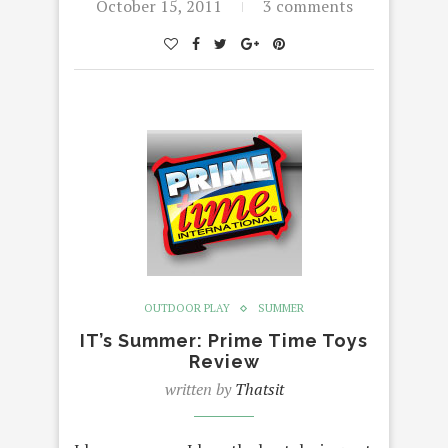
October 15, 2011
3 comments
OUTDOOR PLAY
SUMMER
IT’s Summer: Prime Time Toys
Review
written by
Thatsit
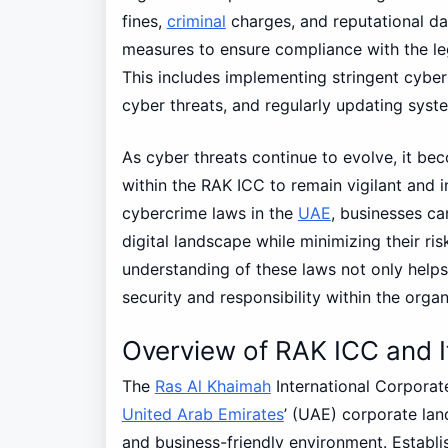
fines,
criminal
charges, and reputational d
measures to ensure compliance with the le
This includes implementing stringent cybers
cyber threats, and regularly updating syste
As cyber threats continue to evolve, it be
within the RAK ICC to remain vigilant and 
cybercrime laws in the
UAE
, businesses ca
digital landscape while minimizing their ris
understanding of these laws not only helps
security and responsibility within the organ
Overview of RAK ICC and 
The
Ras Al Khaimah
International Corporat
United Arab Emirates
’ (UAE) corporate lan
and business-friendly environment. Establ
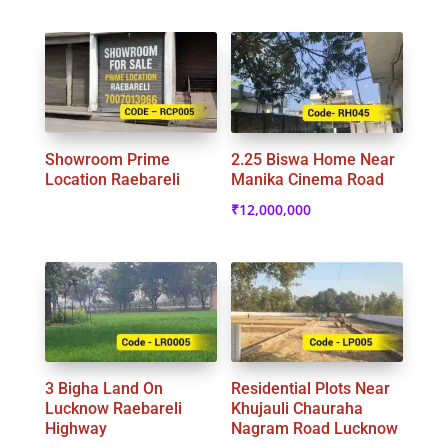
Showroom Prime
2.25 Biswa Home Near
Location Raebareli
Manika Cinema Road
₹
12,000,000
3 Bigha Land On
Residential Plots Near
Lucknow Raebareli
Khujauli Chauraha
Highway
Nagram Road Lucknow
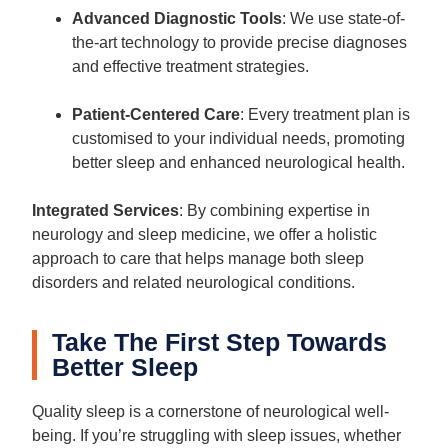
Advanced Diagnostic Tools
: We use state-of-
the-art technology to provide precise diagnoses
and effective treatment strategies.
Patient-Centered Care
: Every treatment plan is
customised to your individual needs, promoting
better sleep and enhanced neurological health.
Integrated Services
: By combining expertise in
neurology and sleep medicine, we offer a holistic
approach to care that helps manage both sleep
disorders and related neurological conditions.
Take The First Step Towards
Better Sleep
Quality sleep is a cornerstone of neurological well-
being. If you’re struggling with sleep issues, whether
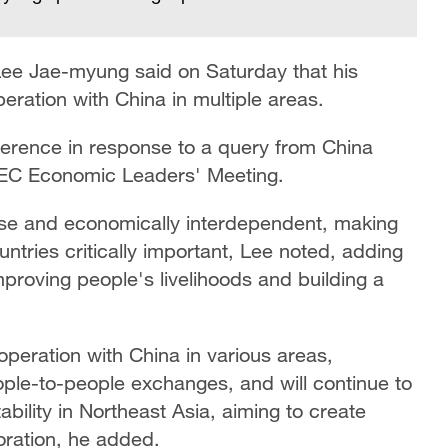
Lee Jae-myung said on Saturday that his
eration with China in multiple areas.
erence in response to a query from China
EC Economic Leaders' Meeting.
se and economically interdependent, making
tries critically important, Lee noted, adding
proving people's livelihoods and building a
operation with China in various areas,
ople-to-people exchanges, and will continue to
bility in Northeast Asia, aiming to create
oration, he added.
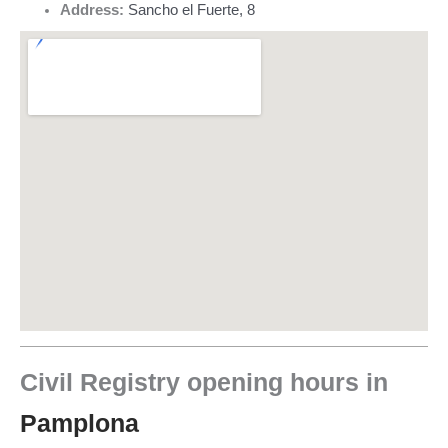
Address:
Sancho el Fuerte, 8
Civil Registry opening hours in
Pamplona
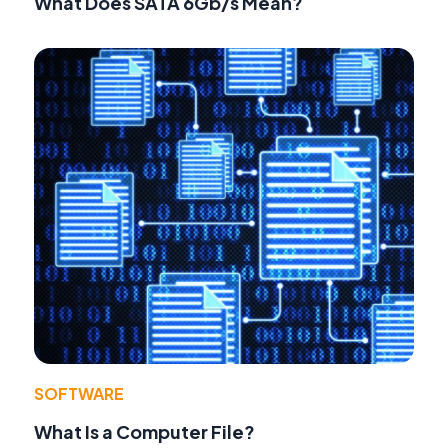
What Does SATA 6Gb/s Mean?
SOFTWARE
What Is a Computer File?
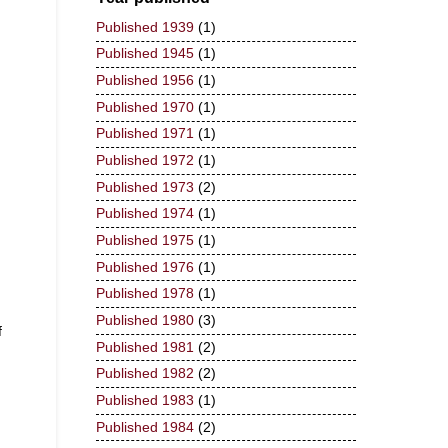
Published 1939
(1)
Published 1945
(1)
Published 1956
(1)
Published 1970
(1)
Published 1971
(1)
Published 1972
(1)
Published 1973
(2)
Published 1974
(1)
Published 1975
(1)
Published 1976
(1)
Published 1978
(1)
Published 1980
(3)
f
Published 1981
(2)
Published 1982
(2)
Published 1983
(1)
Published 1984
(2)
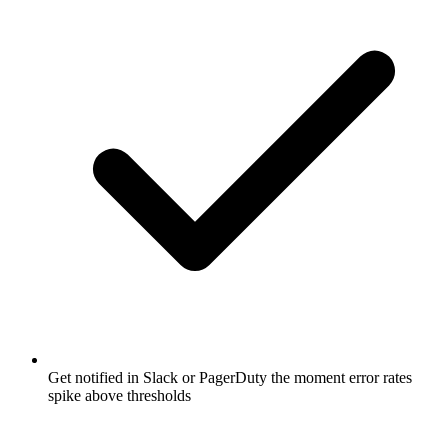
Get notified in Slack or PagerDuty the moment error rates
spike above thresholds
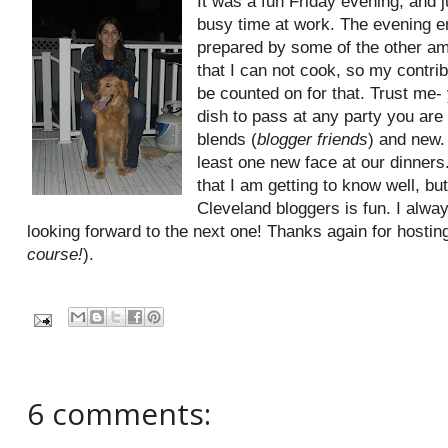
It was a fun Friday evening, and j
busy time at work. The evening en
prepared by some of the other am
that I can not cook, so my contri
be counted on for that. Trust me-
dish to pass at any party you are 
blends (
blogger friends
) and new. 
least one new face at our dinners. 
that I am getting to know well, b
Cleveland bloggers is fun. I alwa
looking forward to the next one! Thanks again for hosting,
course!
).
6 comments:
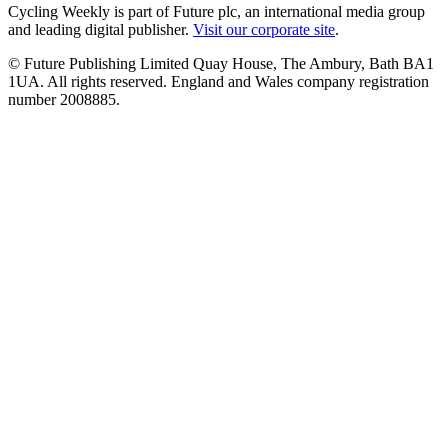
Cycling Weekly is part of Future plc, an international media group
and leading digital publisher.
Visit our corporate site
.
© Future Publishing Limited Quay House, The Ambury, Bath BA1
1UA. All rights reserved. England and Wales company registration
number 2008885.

» EXERCISE
Write out the lines in the items from the line with "What Does SATA 6Gb/s Mean?" up to and including the line with "What Is a Computer File?", switching "Computer" to "Digital" and leaving everything else unchanged.

» EXPECTED ANSWER
What Does SATA 6Gb/s Mean?
SOFTWARE
What Is a Digital File?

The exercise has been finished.